Managing Movement Disorders in Primary Care

Parkinson’s Disease (PD) is a progressive disorder affecting the nerve cells in the brain that are responsible for body movement. It is the second-most prevalent neurodegenerative disease, affecting nearly one million people in the U.S. 

At the recent Pri-med East conference held in Boston, Daniel Press, MD, Chief Cognitive Neurology Unit, Beth Israel Deaconess Medical Center, Associate Professor in Neurology, Harvard Medical School, gave an informative talk reviewing the diagnosis and therapies available for PD and how can be differentiated from essential tremor.

The objective of the talk was 1) to review the signs of Parkinsonian tremor and how to identify/diagnose Parkinson’s disease, 2) to discuss essential tremor and how it can be distinguished from Parkinson’s disease, and 3) to depict new therapies for essential tremor beyond medications.

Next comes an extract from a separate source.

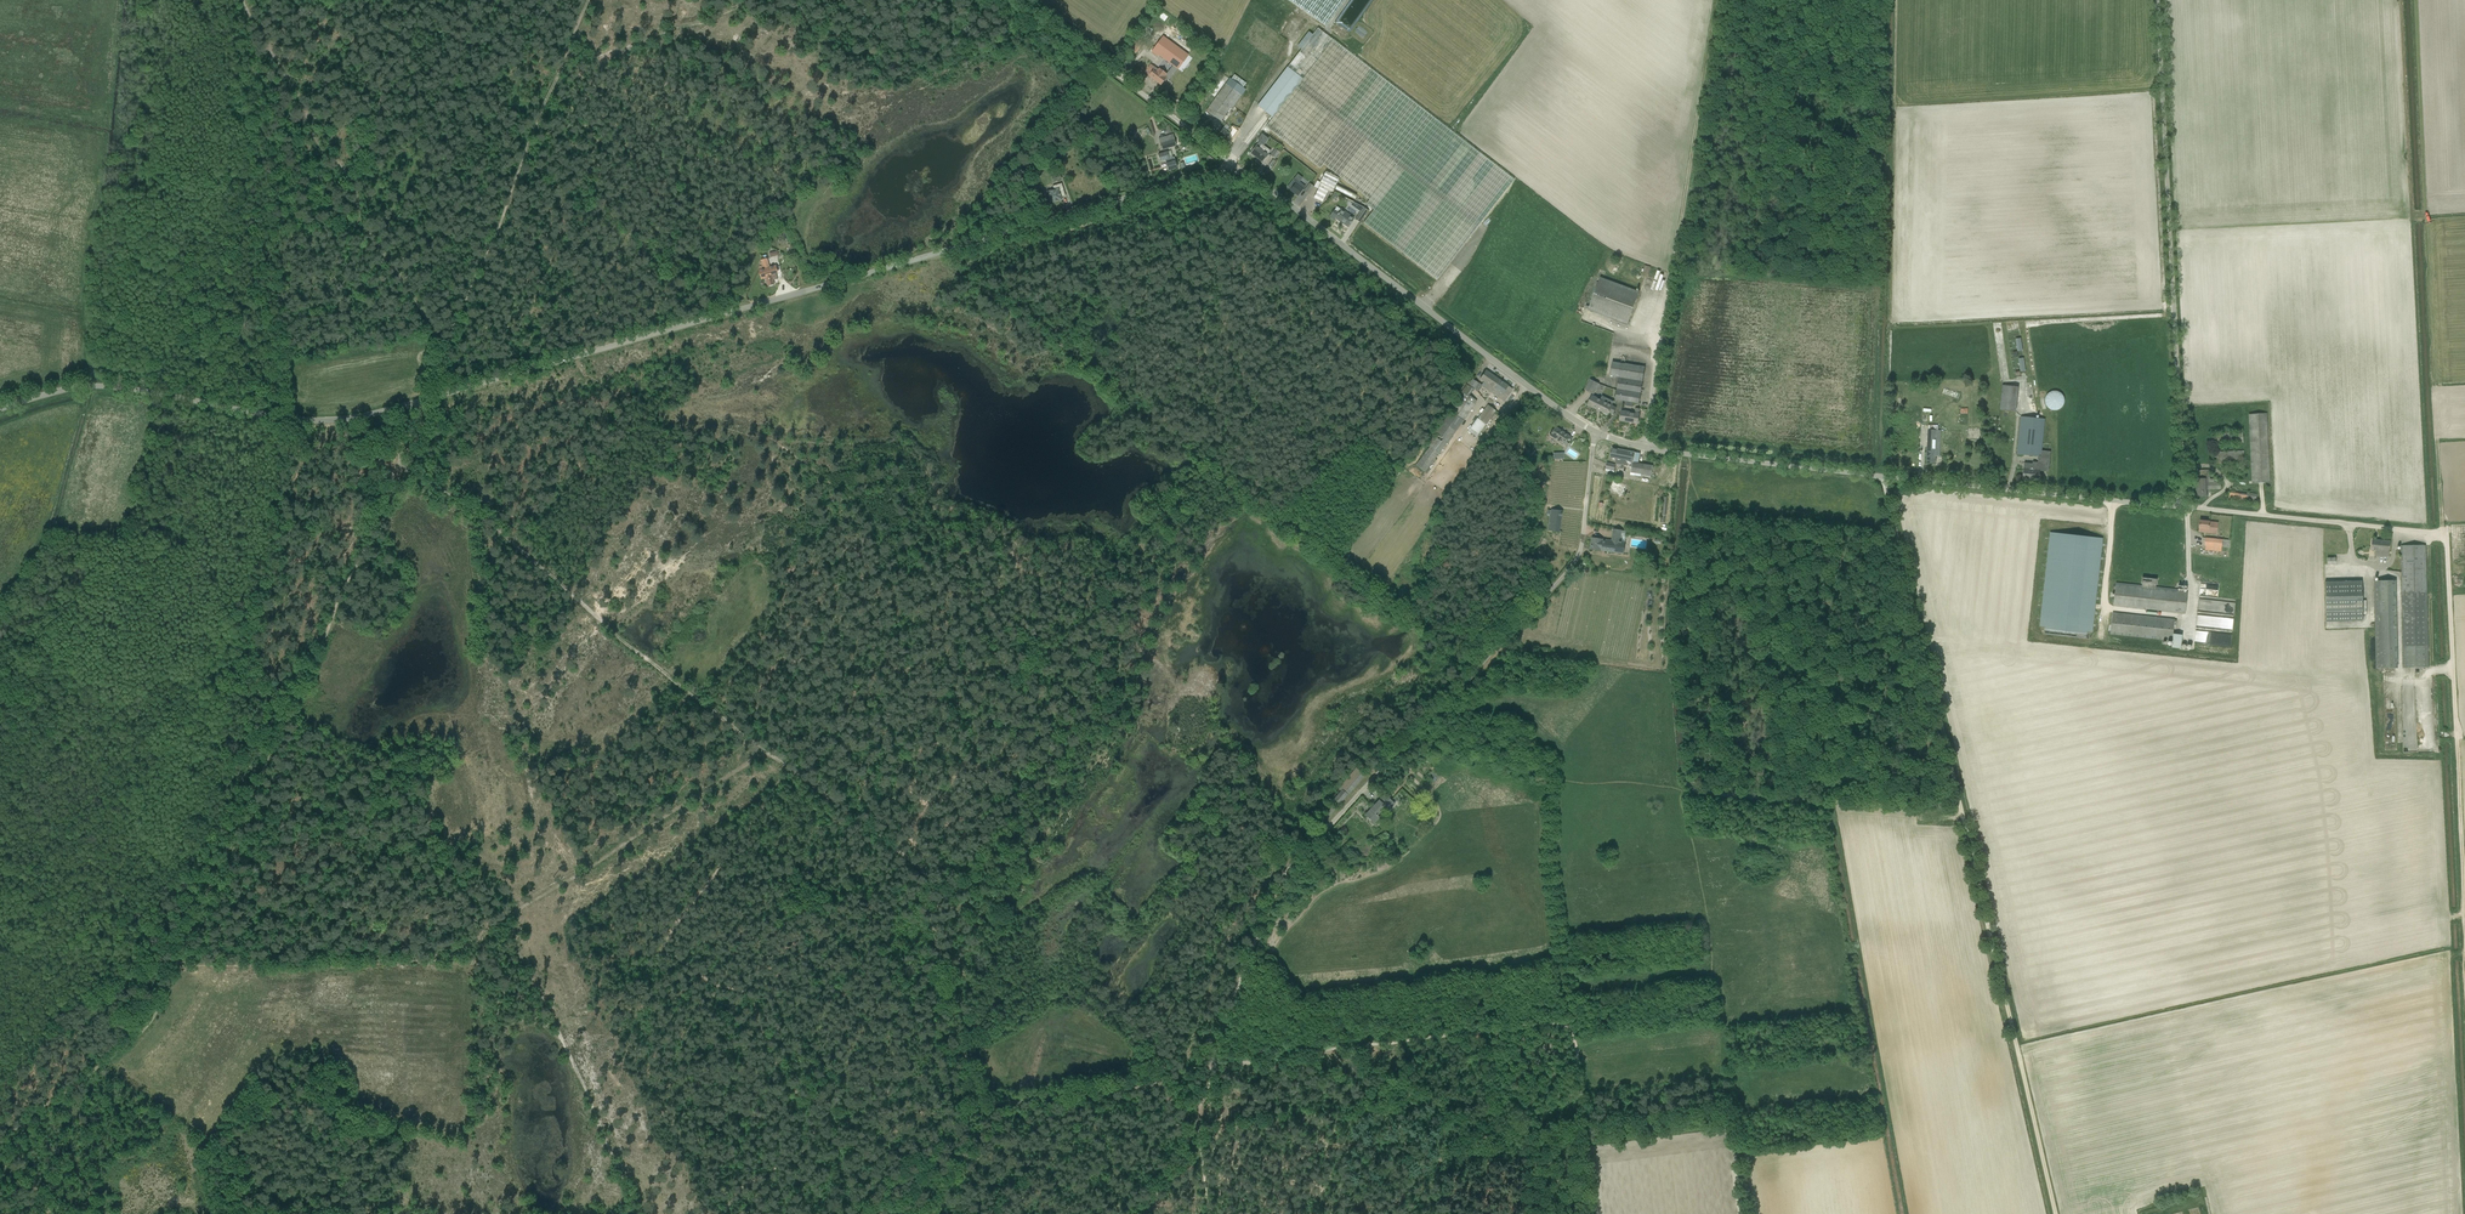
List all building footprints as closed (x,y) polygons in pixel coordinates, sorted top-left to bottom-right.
[(1326,26),(1345,0),(1289,0),(1326,26)] [(1312,35),(1309,32),(1297,46),(1301,49),(1257,106),(1266,112),(1270,116),(1273,118),(1266,127),(1282,139),(1320,169),(1324,164),(1369,200),(1366,204),(1374,210),(1364,223),(1437,280),(1514,180),(1333,40),(1318,28),(1312,35)] [(1163,36),(1151,52),(1157,56),(1158,55),(1177,69),(1189,55),(1163,36)] [(1131,46),(1137,50),(1142,44),(1136,39),(1131,46)] [(1161,85),(1165,80),(1166,78),(1165,77),(1167,74),(1160,69),(1158,70),(1151,64),(1145,73),(1149,76),(1161,85)] [(1230,78),(1206,111),(1221,121),(1230,108),(1231,109),(1246,89),(1230,78)] [(1226,141),(1230,135),(1229,134),(1232,131),(1229,129),(1226,132),(1223,129),(1218,135),(1226,141)] [(1173,134),(1159,139),(1162,150),(1177,145),(1173,134)] [(1259,147),(1256,145),(1251,153),(1263,162),(1271,151),(1261,144),(1259,147)] [(1275,159),(1280,152),(1275,149),(1270,156),(1275,159)] [(1177,168),(1174,157),(1169,158),(1167,151),(1158,154),(1160,161),(1165,159),(1168,171),(1177,168)] [(1330,187),(1329,190),(1332,192),(1339,178),(1326,171),(1320,182),(1322,183),(1330,187)] [(1298,196),(1303,190),(1305,187),(1294,178),(1287,187),(1291,190),(1290,190),(1298,196)] [(1054,189),(1047,191),(1051,203),(1060,200),(1061,200),(1062,199),(1061,197),(1066,196),(1062,183),(1053,186),(1054,189)] [(1309,194),(1314,187),(1310,183),(1304,191),(1309,194)] [(1322,202),(1329,190),(1330,187),(1322,183),(1314,198),(1322,202)] [(1360,222),(1368,210),(1364,207),(1355,219),(1360,222)] [(1334,220),(1335,218),(1348,227),(1354,218),(1341,209),(1339,213),(1334,210),(1330,217),(1334,220)] [(776,266),(770,268),(768,258),(761,260),(763,266),(759,266),(760,270),(759,270),(762,279),(766,277),(769,286),(774,284),(773,280),(777,279),(776,273),(778,272),(776,266)] [(1654,279),(1658,280),(1655,289),(1658,290),(1664,273),(1657,271),(1654,279)] [(1600,277),(1598,282),(1597,281),(1595,285),(1597,286),(1590,306),(1586,305),(1585,308),(1628,324),(1640,291),(1600,277)] [(2018,358),(2021,371),(2026,370),(2023,357),(2018,358)] [(1619,377),(1621,363),(1612,362),(1610,375),(1619,377)] [(1621,363),(1619,377),(1617,390),(1622,391),(1641,394),(1645,367),(1621,363)] [(1486,371),(1480,379),(1484,382),(1481,385),(1504,401),(1512,389),(1486,371)] [(1472,379),(1468,385),(1474,389),(1475,390),(1479,384),(1472,379)] [(1586,390),(1594,394),(1599,383),(1591,379),(1586,390)] [(2016,411),(2018,386),(2002,385),(2000,410),(2016,411)] [(1477,401),(1469,396),(1462,391),(1457,397),(1459,398),(1446,417),(1459,427),(1477,401)] [(1622,391),(1620,400),(1639,403),(1641,394),(1622,391)] [(2055,410),(2057,410),(2060,409),(2061,407),(2063,406),(2064,404),(2064,401),(2064,399),(2064,396),(2063,395),(2061,393),(2059,392),(2057,391),(2054,391),(2052,391),(2050,392),(2048,393),(2047,395),(2045,397),(2045,399),(2045,401),(2046,404),(2047,406),(2048,408),(2050,409),(2052,410),(2055,410)] [(1616,408),(1612,406),(1612,405),(1614,402),(1606,398),(1604,402),(1592,396),(1588,404),(1608,414),(1609,412),(1613,414),(1616,408)] [(1478,418),(1486,424),(1496,411),(1487,404),(1478,418)] [(1638,423),(1640,414),(1639,414),(1640,409),(1636,409),(1635,413),(1622,411),(1620,420),(1638,423)] [(2266,414),(2249,414),(2253,483),(2270,483),(2266,414)] [(2021,416),(2018,454),(2041,457),(2045,418),(2021,416)] [(1448,442),(1459,427),(1446,417),(1435,432),(1436,433),(1427,444),(1430,446),(1416,465),(1425,472),(1448,442)] [(1555,426),(1550,435),(1562,443),(1567,447),(1572,438),(1555,426)] [(1938,430),(1928,430),(1927,463),(1935,463),(1936,456),(1939,456),(1941,430),(1938,430)] [(2243,433),(2218,434),(2212,434),(2212,444),(2218,444),(2243,442),(2243,433)] [(1630,475),(1651,478),(1653,466),(1638,463),(1640,453),(1612,448),(1610,457),(1617,459),(1616,464),(1632,467),(1630,475)] [(2244,451),(2219,452),(2213,452),(2213,464),(2219,464),(2244,463),(2244,451)] [(2048,470),(2049,457),(2045,457),(2044,464),(2041,463),(2041,468),(2044,468),(2044,469),(2048,470)] [(2024,468),(2024,469),(2023,479),(2039,480),(2040,469),(2033,469),(2034,464),(2024,463),(2024,468)] [(2209,475),(2209,470),(2196,471),(2197,496),(2207,496),(2207,490),(2221,489),(2221,482),(2214,482),(2214,475),(2209,475)] [(2246,494),(2245,500),(2256,501),(2257,494),(2247,492),(2246,494)] [(1548,529),(1557,531),(1563,532),(1559,531),(1559,528),(1562,512),(1562,511),(1551,510),(1548,529)] [(2218,522),(2210,521),(2200,520),(2199,532),(2217,534),(2218,522)] [(1592,538),(1591,549),(1601,551),(1601,550),(1623,554),(1625,543),(1620,543),(1621,530),(1613,529),(1612,541),(1602,540),(1602,539),(1592,538)] [(2050,532),(2040,626),(2092,632),(2103,538),(2050,532)] [(2223,539),(2221,539),(2206,537),(2205,546),(2206,546),(2205,550),(2221,552),(2222,547),(2230,547),(2230,540),(2222,539),(2223,539)] [(2372,540),(2371,550),(2375,550),(2375,556),(2379,556),(2381,541),(2372,540)] [(2379,556),(2388,557),(2390,542),(2381,541),(2379,556)] [(2425,545),(2401,546),(2404,668),(2428,667),(2427,646),(2425,545)] [(2187,592),(2156,589),(2157,579),(2142,577),(2141,587),(2116,585),(2114,606),(2185,613),(2187,592)] [(2362,580),(2325,581),(2326,622),(2363,621),(2362,580)] [(2396,580),(2374,580),(2376,668),(2398,668),(2396,580)] [(2217,597),(2219,584),(2204,582),(2204,588),(2200,588),(2199,595),(2217,597)] [(2177,622),(2177,620),(2113,613),(2110,634),(2172,641),(2174,622),(2177,622)] [(2182,635),(2173,634),(2172,648),(2181,649),(2182,635)] [(1348,794),(1344,790),(1341,788),(1333,797),(1340,803),(1348,794)] [(1365,815),(1370,819),(1374,823),(1380,817),(1378,815),(1385,807),(1388,810),(1395,803),(1385,794),(1365,815)]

Parkinsonism occurs due to motor symptoms associated with impairment in basal ganglia circuits and can be classified as primary, parkinsonism plus, and secondary parkinsonism. The three hallmark symptoms of Parkinson’s Disease (PD) are:

  • Rigidity (the constant resistance to passive motion).
  • Bradykinesia (the progressive slowness of movements).
  • Tremor (both resting and action).

Parkinson’s disease is also associated with motor symptoms (like freezing, stooped posture, and shuffling gait) and non-motor symptoms (like depression, anosmia, autonomic symptoms such as constipation and orthostatic hypotension, and rapid eye movement (REM) behavior disorder). Constipation symptom in PD is found in about 40-50% of patients, and it often anticipated motor symptoms for 5-15 years. It is characterized by the accumulation of synuclein in the gastrointestinal tract.

Exams and history are sufficient in classic cases of PD. In the case of atypical PD, a head MRI is recommended. For early-onset or familial PD, genetic testing is recommended. DaTscan procedure distinguishes PD from essential tremor (ET), drug-induced parkinsonism, and controls.

Essential tremors may be physiological tremors, usually brief and only obvious under stress. These may occur due to metabolic disorders (such as hyperthyroidism and hypercalcemia). ET may also be drug-induced (induced by valproic acid, lithium, SSRIs, amiodarone, beta-agonists, and steroids).

Clinical features of PD tremors vary from ET and differentiating them is crucial for correct diagnosis. The tremor asymmetry is marked in PD and occurs in rest and action states, whereas in ET, tremors are minor, appearing only in the action state. As highlighted above, associated motor and non-motor features in PD are not seen in the case of ET. In contrast to PD tremors, ET shows improvement with alcohol.

Medical treatment of ET should be initiated depending on the degree of disability. If intermittent issues occur (e.g., writing checks), short-acting propranolol (10 mg) should be prescribed. If a persistent disability is observed, propranolol XR or primidone should be prescribed. Second-line therapeutic agents for ET include atenolol (if propranolol is not tolerated), gabapentin, and topiramate. Deep brain surgery and focused ultrasound comprise the third line of treatment.

Tremors can run the gamut from very benign (physiological tremors) to indicators of Parkinson’s Disease. Carefully analyzing the history and proper physical exam can help to differentiate between the different causes of tremors. Some tremors respond well to medications, but others pose challenges to treatment. The advent of new surgical and non-surgical therapies offers the potential to reduce certain tremors dramatically.